The 27-year-old magazine editor in Halifax recently stumbled upon the "greyscale" mode on his device. It means there are no colours on the screen, something he credits with helping him scale back his smartphone habit.
"Somehow it just makes your phone less alluring," he told CBC's Information Morning. "When you look at it, it's just information."
A recent report by the Royal Society for Public Health in the U.K. found social media, particularly the photo-sharing app Instagram, is associated with increased feelings of depression and anxiety among young people.
Littlefair said he's not sure if turning his phone to greyscale has made him happier, but it has reduced the appeal of eye-catching apps.
"The information is still there, if you want to see a photo you can still look at it, but it's not as grabbing," he said.
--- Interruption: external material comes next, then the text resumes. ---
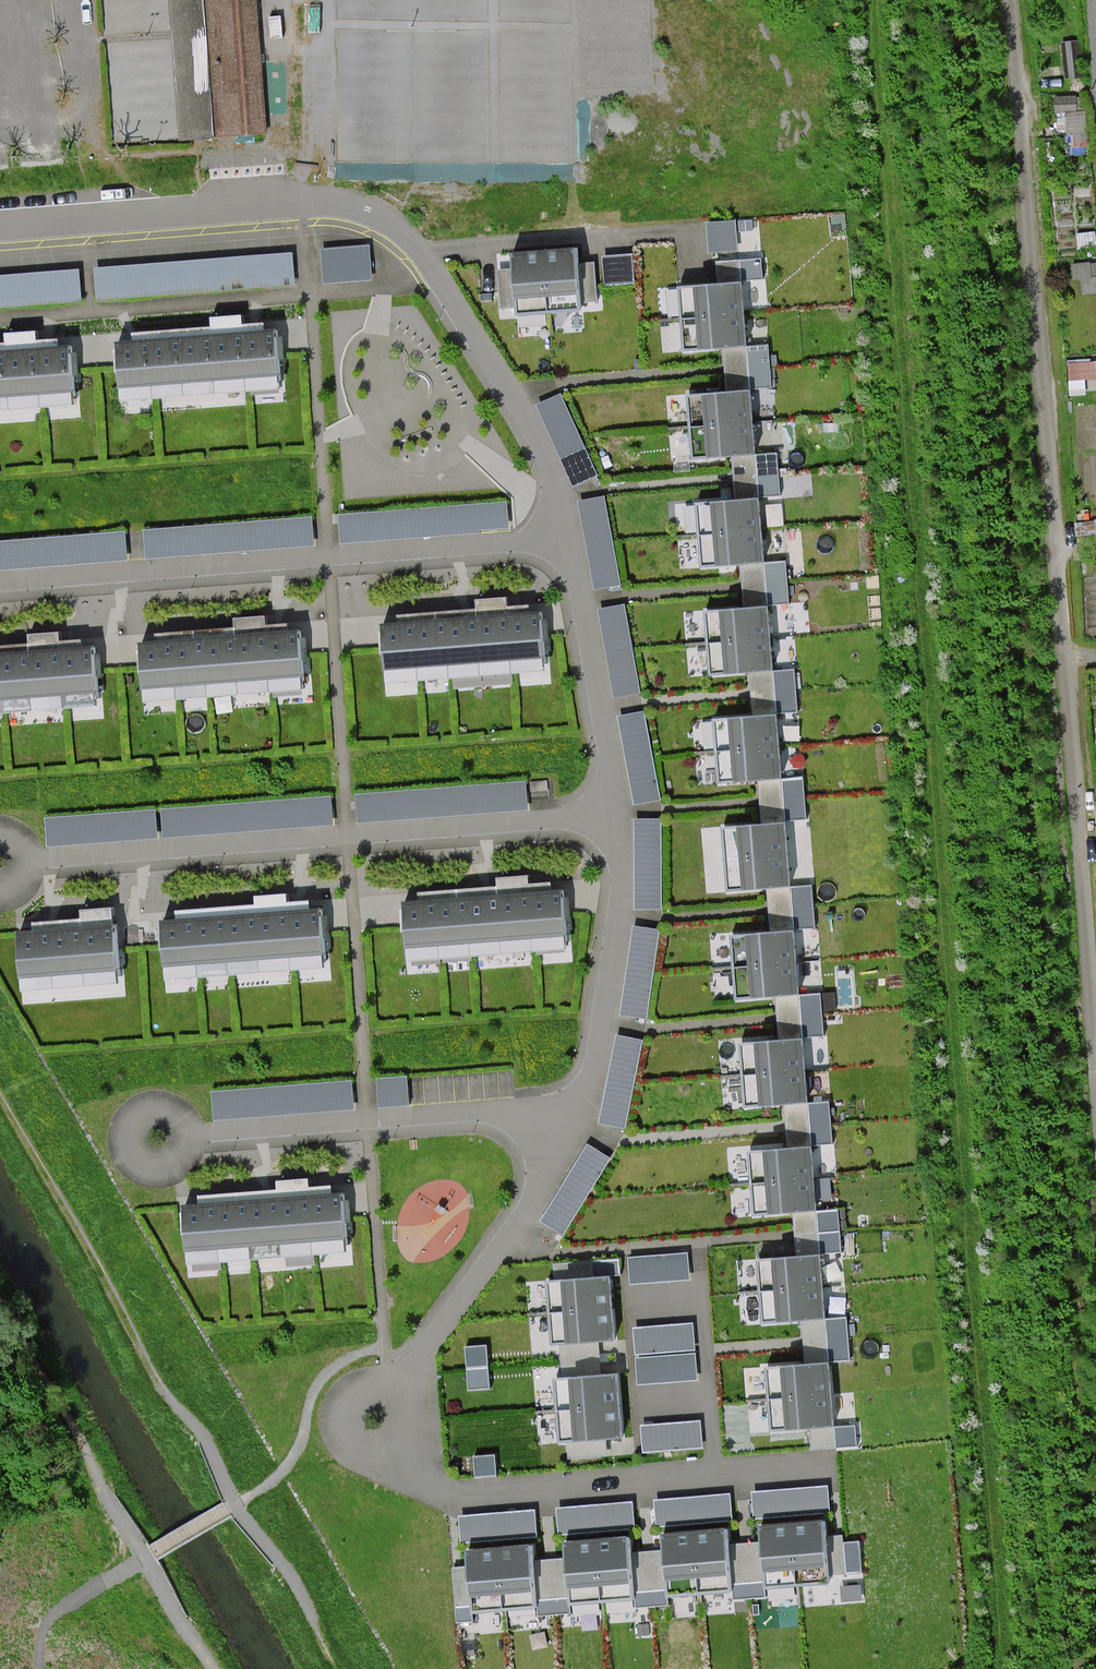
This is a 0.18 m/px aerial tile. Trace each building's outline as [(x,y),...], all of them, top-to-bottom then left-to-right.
[(181,146),(273,137),(259,0),(168,0),(181,146)] [(504,171),(567,177),(580,51),(538,47),(536,65),(515,63),(511,111),(477,107),(475,131),(484,132),(482,146),(506,148),(504,171)] [(707,223),(709,252),(739,250),(737,221),(707,223)] [(322,248),(324,283),(372,280),(370,246),(322,248)] [(575,249),(511,255),(516,304),(579,298),(575,249)] [(93,269),(96,299),(295,284),(293,253),(93,269)] [(603,256),(605,285),(635,283),(633,254),(603,256)] [(82,301),(80,269),(0,276),(0,308),(82,301)] [(742,284),(695,287),(699,349),(747,345),(742,284)] [(133,342),(116,343),(122,400),(281,388),(276,331),(265,332),(264,324),(242,326),(242,316),(211,318),(212,328),(133,333),(133,342)] [(75,405),(71,346),(60,348),(59,340),(36,342),(36,332),(5,334),(6,344),(0,344),(0,411),(75,405)] [(747,345),(751,390),(774,387),(770,343),(747,345)] [(751,390),(703,394),(708,456),(755,452),(751,390)] [(561,394),(537,405),(574,486),(598,475),(561,394)] [(755,452),(759,498),(782,496),(778,450),(755,452)] [(605,497),(578,502),(594,589),(621,584),(605,497)] [(759,498),(711,502),(716,564),(763,560),(759,498)] [(338,515),(341,542),(509,528),(507,501),(345,514),(338,515)] [(145,531),(147,558),(314,544),(312,517),(145,531)] [(129,560),(127,532),(0,542),(0,570),(129,560)] [(763,560),(768,607),(790,605),(786,558),(763,560)] [(399,625),(381,626),(385,684),(545,672),(541,613),(529,614),(528,606),(507,607),(506,598),(476,600),(476,609),(398,615),(399,625)] [(598,610),(614,698),(641,693),(625,605),(598,610)] [(768,607),(720,611),(725,672),(772,668),(768,607)] [(156,644),(139,644),(143,702),(304,690),(299,632),(288,632),(287,625),(265,627),(265,617),(234,619),(235,628),(155,635),(156,644)] [(97,703),(94,648),(82,648),(81,641),(60,643),(58,633),(28,635),(29,645),(0,647),(0,711),(97,703)] [(772,668),(777,714),(799,712),(795,666),(772,668)] [(643,711),(617,716),(634,805),(660,800),(643,711)] [(777,714),(728,719),(733,780),(781,777),(777,714)] [(781,777),(786,823),(808,821),(803,774),(781,777)] [(356,795),(358,823),(528,810),(526,782),(356,795)] [(162,809),(164,838),(334,825),(331,797),(162,809)] [(45,818),(47,847),(158,838),(156,810),(45,818)] [(635,909),(661,909),(661,820),(635,819),(635,909)] [(786,823),(738,827),(743,888),(790,885),(786,823)] [(418,902),(403,904),(409,965),(567,953),(563,890),(551,891),(550,883),(529,885),(528,876),(496,878),(497,887),(418,893),(418,902)] [(790,885),(795,931),(817,929),(812,882),(790,885)] [(176,921),(161,923),(166,980),(325,969),(319,910),(309,911),(309,902),(287,904),(286,895),(255,898),(256,905),(176,912),(176,921)] [(33,931),(17,931),(22,992),(120,986),(112,908),(80,911),(81,920),(32,924),(33,931)] [(633,927),(621,1015),(648,1018),(660,931),(633,927)] [(713,929),(714,965),(739,964),(738,929),(713,929)] [(795,931),(748,935),(752,996),(799,992),(795,931)] [(799,992),(803,1039),(825,1037),(821,990),(799,992)] [(617,1036),(600,1124),(625,1129),(642,1041),(617,1036)] [(803,1039),(754,1044),(759,1105),(808,1102),(803,1039)] [(376,1079),(378,1107),(409,1105),(407,1077),(376,1079)] [(213,1122),(354,1110),(352,1081),(211,1092),(213,1122)] [(808,1102),(811,1147),(833,1145),(829,1101),(808,1102)] [(588,1144),(541,1221),(565,1236),(611,1158),(588,1144)] [(811,1147),(764,1151),(768,1213),(816,1209),(811,1147)] [(199,1206),(182,1207),(186,1265),(347,1253),(342,1195),(332,1194),(331,1187),(309,1188),(308,1179),(276,1182),(277,1191),(198,1197),(199,1206)] [(816,1209),(820,1256),(843,1254),(839,1207),(816,1209)] [(628,1258),(630,1284),(690,1279),(687,1253),(628,1258)] [(820,1256),(772,1261),(777,1322),(826,1319),(820,1256)] [(541,1304),(555,1303),(552,1278),(539,1279),(541,1304)] [(610,1278),(562,1281),(566,1343),(614,1340),(610,1278)] [(826,1319),(830,1364),(851,1362),(847,1317),(826,1319)] [(633,1329),(635,1355),(695,1350),(693,1324),(633,1329)] [(465,1347),(467,1370),(488,1369),(486,1345),(465,1347)] [(636,1359),(638,1385),(698,1380),(695,1354),(636,1359)] [(830,1364),(783,1368),(787,1429),(835,1426),(830,1364)] [(467,1370),(469,1391),(490,1389),(488,1369),(467,1370)] [(618,1375),(570,1379),(575,1440),(622,1437),(618,1375)] [(640,1427),(642,1452),(702,1447),(700,1421),(640,1427)] [(835,1426),(837,1447),(858,1446),(856,1424),(835,1426)] [(495,1455),(474,1457),(475,1478),(496,1476),(495,1455)] [(828,1485),(752,1491),(754,1519),(831,1513),(828,1485)] [(730,1494),(653,1500),(656,1528),(732,1522),(730,1494)] [(633,1502),(556,1508),(559,1536),(635,1530),(633,1502)] [(535,1510),(459,1516),(461,1544),(538,1538),(535,1510)] [(827,1569),(822,1521),(761,1526),(765,1573),(827,1569)] [(729,1577),(725,1529),(663,1534),(667,1581),(729,1577)] [(632,1585),(627,1537),(565,1542),(569,1589),(632,1585)] [(845,1543),(848,1573),(864,1572),(860,1541),(845,1543)] [(534,1594),(529,1547),(468,1552),(472,1599),(534,1594)]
David Mensinck, a psychologist and counsellor at Dalhousie University, said while there's no research on the effectiveness of greyscale in reducing smartphone addiction, it's one of several strategies that people can use to limit their dependence on devices.
Others include turning off notifications, deleting social media apps, and using apps that help you track how often you check your phone.
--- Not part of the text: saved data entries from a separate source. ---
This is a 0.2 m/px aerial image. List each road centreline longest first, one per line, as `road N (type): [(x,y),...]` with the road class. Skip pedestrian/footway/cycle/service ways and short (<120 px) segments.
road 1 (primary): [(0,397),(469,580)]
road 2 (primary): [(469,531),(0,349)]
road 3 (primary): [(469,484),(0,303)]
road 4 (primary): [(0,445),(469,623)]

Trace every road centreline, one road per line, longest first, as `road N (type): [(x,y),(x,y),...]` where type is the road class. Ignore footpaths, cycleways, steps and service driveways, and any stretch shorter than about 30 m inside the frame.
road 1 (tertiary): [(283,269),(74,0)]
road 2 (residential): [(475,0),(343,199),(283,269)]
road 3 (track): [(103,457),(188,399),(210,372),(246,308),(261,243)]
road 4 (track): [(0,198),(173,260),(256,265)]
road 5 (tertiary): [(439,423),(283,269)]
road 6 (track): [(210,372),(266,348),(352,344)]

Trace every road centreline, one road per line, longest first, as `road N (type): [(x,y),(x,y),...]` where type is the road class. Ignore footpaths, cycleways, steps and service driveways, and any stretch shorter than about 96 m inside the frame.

"If all else fails, I recommend take a vacation from your smartphone and just see how you feel," he said. "Just set it away for a certain period of time, and that can be helpful."
Mensinck said one effective strategy in limiting the amount of time spent checking a smartphone is to figure out the roots of that behaviour.
"From a psychological point of view, we're finding that there are certain personal triggers that would lead to more smartphone use, like people feeling lonely, or bored, or anxious, or depressed, or stressed, and sometimes recognizing those are triggers can be very helpful."
'It feels unnatural'
Finding the greyscale mode on your phone can be tough. A good start, however, is to tap on settings, then accessibility, and search through the subsequent tabs.
For his part, Littlefair said the handful of times he's changed the settings on his phone back to colour have shown him just how distracting the brightly coloured interface can be.
"It feels unnatural to have this much color shining in your face," he said, adding other people he showed the greyscale mode to thought the idea was "awesome."
"I know four people who turned it on instantly, and I don't think any of them have turned it back off."